From the opening moments, this death-of-the-West tale is harsh, nasty, and unforgiving. This isn’t just a world without heroes or easy morality; it’s a hellish landscape populated only by innocents on a path to corruption or figures of pure evil on horseback. The script pretends to tread in the gray areas between the extremes, but does so only in terms slightly less complex than the old Westerns this is supposed to be rallying against. In theory, that the film starts in such a cruel place only to end in more egalitarian one should feel like an impressive journey. That’s true on the surface, but in the end it’s such an easy dramatic journey to make that it doesn’t really register in the way Cooper hopes it will land. While Native Americans face deeply unsettling levels of persecution, dismissal and bigotry in real world these days, in Westerns they’ve been redeemed so many times that it feels like cliché. Cooper isn’t really doing anything new here. He’s just doing it in more miserable and viciously violent ways. That’s not necessarily an improvement.

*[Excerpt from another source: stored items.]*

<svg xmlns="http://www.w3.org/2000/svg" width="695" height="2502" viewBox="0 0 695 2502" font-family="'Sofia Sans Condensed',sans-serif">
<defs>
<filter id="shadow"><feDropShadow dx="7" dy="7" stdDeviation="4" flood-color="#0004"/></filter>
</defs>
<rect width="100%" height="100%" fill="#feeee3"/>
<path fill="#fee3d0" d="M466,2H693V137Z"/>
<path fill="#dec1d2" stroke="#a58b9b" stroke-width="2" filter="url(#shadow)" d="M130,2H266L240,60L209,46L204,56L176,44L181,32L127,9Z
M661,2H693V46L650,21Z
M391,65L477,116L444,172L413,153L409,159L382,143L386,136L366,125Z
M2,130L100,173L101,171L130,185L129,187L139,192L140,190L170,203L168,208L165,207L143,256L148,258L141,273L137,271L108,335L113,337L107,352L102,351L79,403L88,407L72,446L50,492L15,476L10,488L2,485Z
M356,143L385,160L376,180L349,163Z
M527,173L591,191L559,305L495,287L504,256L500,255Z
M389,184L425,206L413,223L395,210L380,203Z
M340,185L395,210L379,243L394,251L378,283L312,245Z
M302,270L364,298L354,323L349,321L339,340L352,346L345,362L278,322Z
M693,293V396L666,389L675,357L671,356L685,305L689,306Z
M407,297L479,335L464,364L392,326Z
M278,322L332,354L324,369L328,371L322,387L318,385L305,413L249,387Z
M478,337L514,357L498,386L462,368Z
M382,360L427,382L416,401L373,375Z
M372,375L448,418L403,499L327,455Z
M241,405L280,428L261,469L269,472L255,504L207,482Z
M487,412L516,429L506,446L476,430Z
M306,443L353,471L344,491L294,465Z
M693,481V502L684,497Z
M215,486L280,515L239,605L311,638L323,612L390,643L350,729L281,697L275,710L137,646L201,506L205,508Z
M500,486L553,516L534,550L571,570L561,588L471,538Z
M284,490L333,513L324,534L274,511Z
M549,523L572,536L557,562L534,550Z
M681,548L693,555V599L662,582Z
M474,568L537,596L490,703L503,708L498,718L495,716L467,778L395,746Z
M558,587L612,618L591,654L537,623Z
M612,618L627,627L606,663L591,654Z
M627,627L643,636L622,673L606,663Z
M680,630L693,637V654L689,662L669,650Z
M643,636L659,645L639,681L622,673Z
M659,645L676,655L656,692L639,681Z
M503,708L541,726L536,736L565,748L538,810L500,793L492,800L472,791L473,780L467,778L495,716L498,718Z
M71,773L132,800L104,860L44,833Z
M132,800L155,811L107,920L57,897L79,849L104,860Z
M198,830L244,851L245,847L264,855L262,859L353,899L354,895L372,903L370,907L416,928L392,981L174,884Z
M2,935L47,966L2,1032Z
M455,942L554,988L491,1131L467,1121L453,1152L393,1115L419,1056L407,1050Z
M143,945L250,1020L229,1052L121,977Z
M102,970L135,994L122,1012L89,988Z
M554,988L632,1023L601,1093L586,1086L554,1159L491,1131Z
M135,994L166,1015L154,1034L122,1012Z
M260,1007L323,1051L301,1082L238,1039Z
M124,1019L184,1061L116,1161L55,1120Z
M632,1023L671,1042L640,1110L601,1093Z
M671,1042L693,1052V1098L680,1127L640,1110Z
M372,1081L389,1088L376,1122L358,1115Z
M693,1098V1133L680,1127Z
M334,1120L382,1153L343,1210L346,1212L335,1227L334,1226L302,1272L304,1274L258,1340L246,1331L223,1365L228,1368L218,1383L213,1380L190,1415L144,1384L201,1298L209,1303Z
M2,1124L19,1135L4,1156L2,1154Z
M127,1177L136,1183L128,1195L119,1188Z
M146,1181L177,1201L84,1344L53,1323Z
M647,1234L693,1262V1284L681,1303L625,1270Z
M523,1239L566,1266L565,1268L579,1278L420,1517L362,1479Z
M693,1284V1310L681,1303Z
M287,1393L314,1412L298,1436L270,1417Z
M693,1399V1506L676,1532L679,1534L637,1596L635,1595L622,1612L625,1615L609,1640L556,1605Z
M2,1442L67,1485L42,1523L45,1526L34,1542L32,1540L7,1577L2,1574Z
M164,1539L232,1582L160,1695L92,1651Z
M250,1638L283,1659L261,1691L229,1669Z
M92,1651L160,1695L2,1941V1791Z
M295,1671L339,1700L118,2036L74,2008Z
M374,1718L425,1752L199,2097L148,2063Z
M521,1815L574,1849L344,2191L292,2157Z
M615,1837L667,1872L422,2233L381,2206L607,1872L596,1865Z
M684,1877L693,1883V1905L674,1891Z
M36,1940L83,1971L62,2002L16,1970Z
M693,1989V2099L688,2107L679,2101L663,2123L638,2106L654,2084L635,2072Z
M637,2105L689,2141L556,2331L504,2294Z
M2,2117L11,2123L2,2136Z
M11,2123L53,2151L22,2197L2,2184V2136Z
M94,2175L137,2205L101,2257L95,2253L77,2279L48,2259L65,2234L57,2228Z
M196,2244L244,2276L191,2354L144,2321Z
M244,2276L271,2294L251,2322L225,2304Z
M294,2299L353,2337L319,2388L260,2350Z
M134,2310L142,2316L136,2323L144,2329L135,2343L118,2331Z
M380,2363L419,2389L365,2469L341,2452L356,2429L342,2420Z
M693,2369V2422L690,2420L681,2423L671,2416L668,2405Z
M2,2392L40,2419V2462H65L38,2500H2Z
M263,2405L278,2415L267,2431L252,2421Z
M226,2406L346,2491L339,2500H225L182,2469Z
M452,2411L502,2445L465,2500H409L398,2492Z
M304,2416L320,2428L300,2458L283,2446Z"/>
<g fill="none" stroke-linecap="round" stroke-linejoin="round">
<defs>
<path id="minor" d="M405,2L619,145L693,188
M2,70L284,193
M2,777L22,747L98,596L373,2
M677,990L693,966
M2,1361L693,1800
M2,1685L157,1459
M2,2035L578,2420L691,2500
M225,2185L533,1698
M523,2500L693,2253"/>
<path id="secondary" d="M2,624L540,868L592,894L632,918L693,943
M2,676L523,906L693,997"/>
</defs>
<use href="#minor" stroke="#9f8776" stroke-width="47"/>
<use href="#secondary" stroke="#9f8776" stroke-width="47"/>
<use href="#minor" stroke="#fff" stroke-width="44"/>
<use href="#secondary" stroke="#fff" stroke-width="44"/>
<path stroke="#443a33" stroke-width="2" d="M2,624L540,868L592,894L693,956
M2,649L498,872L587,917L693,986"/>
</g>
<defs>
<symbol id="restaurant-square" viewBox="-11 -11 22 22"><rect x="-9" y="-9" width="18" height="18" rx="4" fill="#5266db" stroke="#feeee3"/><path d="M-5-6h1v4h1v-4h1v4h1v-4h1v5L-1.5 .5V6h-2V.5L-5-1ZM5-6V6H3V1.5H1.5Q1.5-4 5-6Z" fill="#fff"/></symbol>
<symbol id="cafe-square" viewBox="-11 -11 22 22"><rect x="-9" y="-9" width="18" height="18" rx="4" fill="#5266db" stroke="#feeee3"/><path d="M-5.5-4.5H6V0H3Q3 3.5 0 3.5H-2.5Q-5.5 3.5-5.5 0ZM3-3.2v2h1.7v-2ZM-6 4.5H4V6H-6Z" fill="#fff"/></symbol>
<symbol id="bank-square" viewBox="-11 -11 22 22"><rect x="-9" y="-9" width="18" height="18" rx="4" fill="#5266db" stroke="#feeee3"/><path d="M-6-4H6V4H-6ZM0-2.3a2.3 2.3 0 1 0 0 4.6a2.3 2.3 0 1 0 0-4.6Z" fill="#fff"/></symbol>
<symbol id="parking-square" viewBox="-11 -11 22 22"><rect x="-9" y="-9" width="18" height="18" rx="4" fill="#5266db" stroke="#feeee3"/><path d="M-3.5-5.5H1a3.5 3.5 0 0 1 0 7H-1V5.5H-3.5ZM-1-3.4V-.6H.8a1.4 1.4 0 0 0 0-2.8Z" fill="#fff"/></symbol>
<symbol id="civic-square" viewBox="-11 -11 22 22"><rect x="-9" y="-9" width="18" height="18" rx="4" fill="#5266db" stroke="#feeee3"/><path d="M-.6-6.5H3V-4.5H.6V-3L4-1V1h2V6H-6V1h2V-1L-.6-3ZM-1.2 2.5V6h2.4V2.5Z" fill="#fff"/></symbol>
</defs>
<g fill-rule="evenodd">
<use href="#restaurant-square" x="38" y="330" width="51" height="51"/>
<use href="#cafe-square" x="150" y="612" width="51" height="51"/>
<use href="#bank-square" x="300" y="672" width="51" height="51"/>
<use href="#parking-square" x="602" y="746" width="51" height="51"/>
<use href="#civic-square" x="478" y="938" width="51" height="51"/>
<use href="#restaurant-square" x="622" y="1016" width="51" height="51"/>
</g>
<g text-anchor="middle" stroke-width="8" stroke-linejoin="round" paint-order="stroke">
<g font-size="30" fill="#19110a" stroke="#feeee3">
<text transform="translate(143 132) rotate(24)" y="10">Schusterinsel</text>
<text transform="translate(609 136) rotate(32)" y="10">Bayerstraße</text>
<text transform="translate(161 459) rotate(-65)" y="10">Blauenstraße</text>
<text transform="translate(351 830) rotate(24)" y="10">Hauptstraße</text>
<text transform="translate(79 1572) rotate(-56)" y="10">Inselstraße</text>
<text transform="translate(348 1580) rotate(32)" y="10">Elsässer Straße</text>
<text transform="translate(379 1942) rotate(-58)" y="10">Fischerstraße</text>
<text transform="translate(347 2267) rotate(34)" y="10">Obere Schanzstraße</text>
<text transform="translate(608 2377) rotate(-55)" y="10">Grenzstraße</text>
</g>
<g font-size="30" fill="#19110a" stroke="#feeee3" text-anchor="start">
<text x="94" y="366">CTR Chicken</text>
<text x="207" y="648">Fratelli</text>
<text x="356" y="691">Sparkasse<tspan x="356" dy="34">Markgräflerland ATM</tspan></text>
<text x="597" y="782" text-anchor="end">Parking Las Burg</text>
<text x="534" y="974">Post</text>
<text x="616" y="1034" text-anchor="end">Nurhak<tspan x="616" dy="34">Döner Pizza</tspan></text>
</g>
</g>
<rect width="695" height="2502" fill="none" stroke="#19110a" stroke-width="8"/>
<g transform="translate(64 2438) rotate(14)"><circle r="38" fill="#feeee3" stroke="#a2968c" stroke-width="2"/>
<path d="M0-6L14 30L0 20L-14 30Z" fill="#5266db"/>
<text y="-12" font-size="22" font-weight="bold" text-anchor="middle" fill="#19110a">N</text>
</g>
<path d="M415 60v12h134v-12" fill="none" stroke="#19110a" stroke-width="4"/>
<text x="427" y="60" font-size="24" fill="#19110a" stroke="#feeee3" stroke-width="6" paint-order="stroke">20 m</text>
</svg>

‘Hostiles’ has plenty of superficially impressive elements that make it difficult to dismiss. The dusty, dead and unforgiving world created by the remarkable craftsmen on the crew (plus good old Mother Nature) is stunning and evocative. The cast are also uniformly strong despite their fairly two-dimensional roles, with Rosamond Pike and Christian Bale proving to be predictably impressive leads. (Fact: As long as McG isn’t involved, Bale is always excellent.) The film looks and often sounds like a great revisionist Western, but rarely feels like one. The bulk of that falls on Scott Cooper’s shoulders. He just can’t seem to pace the story with any finesse or tell it with any gravity. The episodic and winding narrative meanders and sputters despite being an ultimately simple morality tale.

If all the shots of characters staring off woefully into the distance and the visual quotations of ‘The Searchers’ were removed, ‘Hostiles’ might be a watchable 90-minute genre flick. Instead, the whole thing drones on and on far past the point of pleasure or resonance. It’s a Western that takes itself far too seriously, especially since the Liberal guilt subject at the center is so overplayed. In the end, ‘Hostiles’ is really only worth approaching for Christian Bale completists and those who have a fetish for cinematic misery.

5 comments

  1. agentalbert

    This really was unrelentingly grim, and I found it disappointing as well. The brutality of the content didn’t bother me at all, and I don’t need every story to have a silver lining or anything uplifting. But this drug on so long it became boring. I may revisit it again sometime, but not for awhile.

  2. I really took to it. From the bleak nature of the opening scene, I knew I was about to watch something on the same relentlessly grim level as ‘The Road.’ I sat back, buckled up, and went on its unfun, yet satisfying adventure. I thought it was excellent.

    • Chapz Kilud

      Me too, I just watched it today and I thought it was excellent as well, but 2.5 star is fair rating. I don’t really mind the cliché. Haven’t we seen enough of the same stuff over and over with reboots and sequels? Why would it bother anyone to revisit the same old ideas?

    • Chapz Kilud

      Yes, Native Americans came from Asia. They were the first people in North America before any human lived here. If you talk about Europe, at least Neanderthals were in there for over 100,000 years before Homo sapiens arrived in Europe.